**FRAGMENTO DE LA FUENTE**
------------------------------------------------
Las construcciones míticas propias de la argentinidad parecen hacer honor al apotegma de “sangre, sudor y lágrimas”. Pareciera que un principio fundamental en nuestra mitología –política, social, cultural- sea la existencia ineludible del sacrificio, de la presencia de una serie de obstáculos que parecen insalvables para llegar al objetivo. El mito argentino es el resultado de una épica dolorosa que en algún momento nos pone al borde del abismo, para finalmente rehacernos, recuperar fuerzas y llegar al triunfo por el esfuerzo inquebrantable. Y así ha sido, se trate de San Martín o de Maradona.
El mito también se construye en función de aquello que no hemos visto, que nos llega como el relato que circula en un ámbito determinado, ajeno a nosotros. Y en ese punto, como mito, no sabemos –ni nos interesa demasiado saberlo- cuánto de esa narración es absolutamente cierto. Toda esta vuelta, algo retórica, por cierto, es para llegar al disco-mito por antonomasia del rock argentino. “Miguel Abuelo et Nada” fue una referencia ineludible a la hora de historiar el rock surgido de este suelo, aunque la mayoría no lo había escuchado. Su estatura mítica deviene de dos hechos centrales: fue grabado en Francia, en una época en que para el rock argentino era poco menos que una utopía grabar un disco fuera del país; y aún más, nunca fue editado oficialmente aquí. La existencia del disco –al cual solo se podía tener acceso por la llegada de algún vinilo importado- era elevada a esa categoría por el pequeño grupo que había alcanzado a escucharlo: unos pocos privilegiados en la década del 70 hacían de esas pistas secretas una voz que corría como un mensaje para iniciados. El disco, desde ese lugar, parecía ser la suma –incomprobable- de lo mejor que podía dar la música beat argentina de ese momento.
------------------------------------------------
**CONSIGNAS DEL EJERCICIO**
1. ¿En qué país se grabó el disco "Miguel Abuelo et Nada", según el texto sobre el mito del rock argentino?
2. Prolonga el texto sobre el mito del rock argentino a partir de su última oración.
Para resolver las consignas no se necesita el listado.

**DATOS PROPORCIONADOS**
------------------------------------------------
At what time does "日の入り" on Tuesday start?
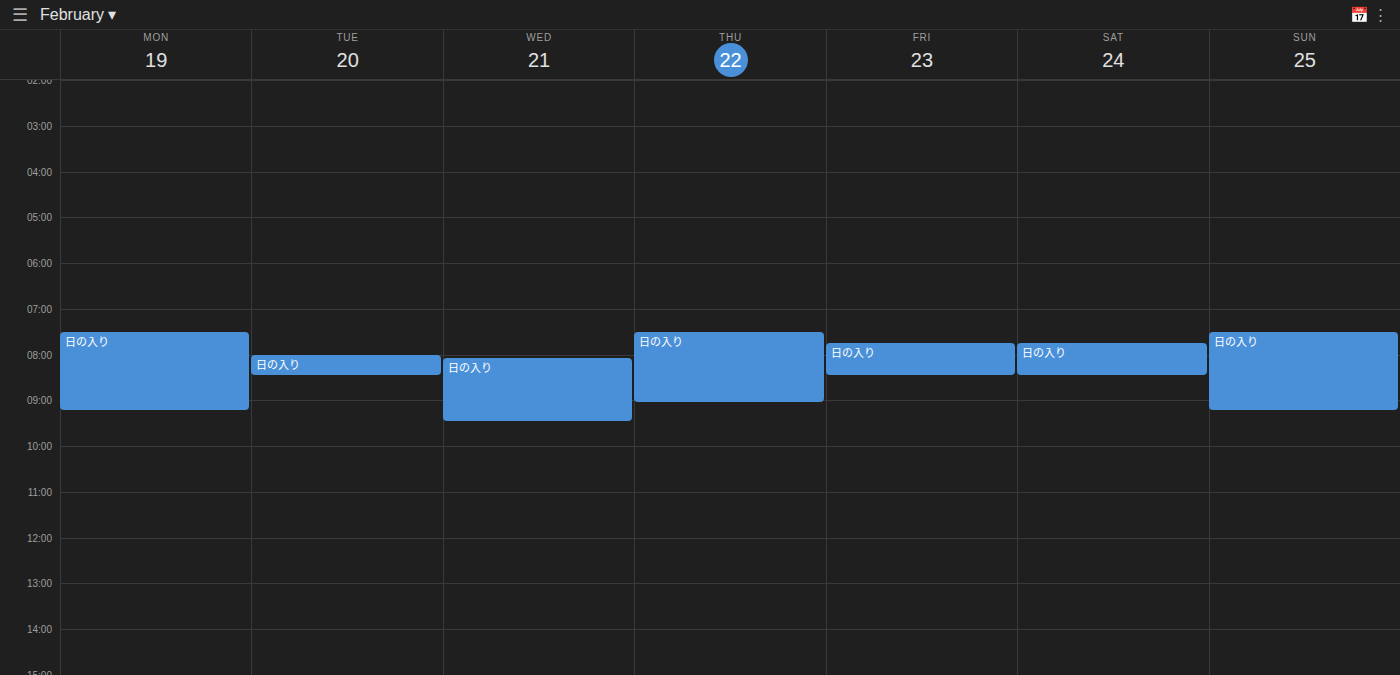
8:00 AM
------------------------------------------------
**RESPUESTAS EN ORDEN**
1. En Francia.

2.
Miguel Abuelo et Nada, el documental, tiene la enorme virtud de hacer su camino desandando el mito. Descomponiéndolo, fragmentándolo, como si se tratara de una serie de cajas que van abriendo su contenido a otros nuevos e inesperados. Lo resume a polvo del tiempo, desmenuzando lo que realmente importa: la música que contiene el disco. Hay, al comienzo, un leve atisbo que parece ir en dirección a ese mito congelado (“Tenía la misma sensación que cuando Los Beatles grabaron Sgt.Pepper” dice Daniel Sbarra, autor de varios temas y guitarrista de aquella grabación), pero parece ser apenas un punto de partida inevitable del relato, ese lugar a partir del cual hay que desenrollar el hilo.
De allí en más, el relato se articula en dos capas que se van complementando armónicamente. Por un lado, la banda sonora que se sostiene en la casi omnipresencia de las canciones del disco, desde la tenebrosa “El muelle” hasta la celebratoria –y lo más parecido a un hit tardío que tuvo el disco- “El largo día de vivir”. Por el otro, el reencuentro con los protagonistas directos del disco. La voz de Miguel, recuperada en un audio de ese 1972, que, aunque no dice mucho del disco, funciona como una introducción poética al espíritu de ese disco. La imagen de Moshe Naim, el productor, recuperada de un viejo VHS, donde su relato de los hechos es una constatación de su fascinación con ese argentino que cayó un día en el estudio para hacer una prueba –haciendo especial hincapié en los efectos de reverberación que lograba con su voz. Y fundamentalmente, las palabras de los músicos. Además de Sbarra, Pinfu Garriga –bajista- y Carlos Beyries –cellista-, son los que se ocupan de desentrañar los misterios, de poner en palabras aquello que el mito no permitía, porque en ese movimiento se le devuelve a la grabación una dimensión más humana.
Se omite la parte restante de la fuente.